Shift left has become an essential part of the DevSecOps methodology, which closely aligns developers with security teams for sustained cybersecurity. Taking a proactive approach to cybersecurity stands as a critical enabler for shift left remediation, shorthand for bringing application security testing into the development lifecycle as early in the cycle as possible.

Ideally, that testing either gets done continuously or in staggered intervals at strategic points in the cycle, to ensure that products and APIs are thoroughly tested, and discovered vulnerabilities are remediated, before they ship. Adding continuous testing post-deployment—both passive (vulnerability disclosure programs) and proactive (bug bounty programs)—is another best practice that contributes to an airtight approach to proactive cybersecurity.

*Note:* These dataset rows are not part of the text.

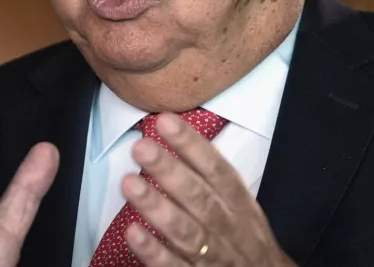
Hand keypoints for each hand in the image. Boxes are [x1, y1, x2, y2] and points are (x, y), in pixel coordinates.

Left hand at [121, 113, 295, 265]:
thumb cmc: (244, 238)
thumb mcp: (240, 206)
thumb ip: (210, 177)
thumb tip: (170, 133)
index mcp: (241, 205)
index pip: (217, 171)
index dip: (192, 146)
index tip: (165, 121)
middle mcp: (229, 228)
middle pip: (200, 198)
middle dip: (170, 171)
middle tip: (141, 147)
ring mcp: (214, 256)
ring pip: (187, 232)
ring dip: (157, 207)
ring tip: (129, 183)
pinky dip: (154, 252)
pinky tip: (132, 233)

  • Take a platform approach.

Security leaders should also extend crowdsourced security beyond bug bounties to other cybersecurity solutions including penetration testing and attack surface management. To get there, proactive crowdsourced security requires a multi-solution SaaS platform that can orchestrate data, technology, and human intelligence. An integrated platform gives security teams collective knowledge about all their assets, targets, vulnerabilities, environments, and remediation steps.

Organizations need to take a proactive strategy to security. Being proactive means applying the contextual intelligence of an integrated platform to achieve better, faster security outcomes. And by tapping into the vast crowdsourced power of the global researcher community, security teams can quickly find and patch hidden vulnerabilities before the bad actors strike.

  • Plug the talent gap in a down economy.

Finally, as security budgets come under greater stress, it’s become harder for companies to find enough good people. Hiring in the cybersecurity industry remains a top concern for both the public and private sector. Public sector agencies are especially challenged to keep up with the pay compensation and equity packages offered by private sector firms for the same pool of candidates.

Based on the weakening economy, security leaders will need to develop contingency plans for how to attract and retain quality talent with a recession and industry layoffs looming. Some helpful recommendations include investing in work-based training via volunteer clinics, apprenticeship programs, and increased flexibility around hiring authority and pay ranges to better compete for talent.

Many refer to the challenge of hiring cybersecurity as a talent gap. However, organizations can overcome this by recruiting and educating employees from diverse backgrounds. Start by engaging with crowdsourced security researchers from around the world. The power of the crowd can offer an economical, on-demand approach to augment security teams with the necessary skills and expertise.

The true value of crowdsourcing requires the ability to find and develop these new sources of talent. While degrees in computer science and related technical fields are nice to have, almost anyone can become successful in a cybersecurity role with the right mentors, assistance, and on-the-job training.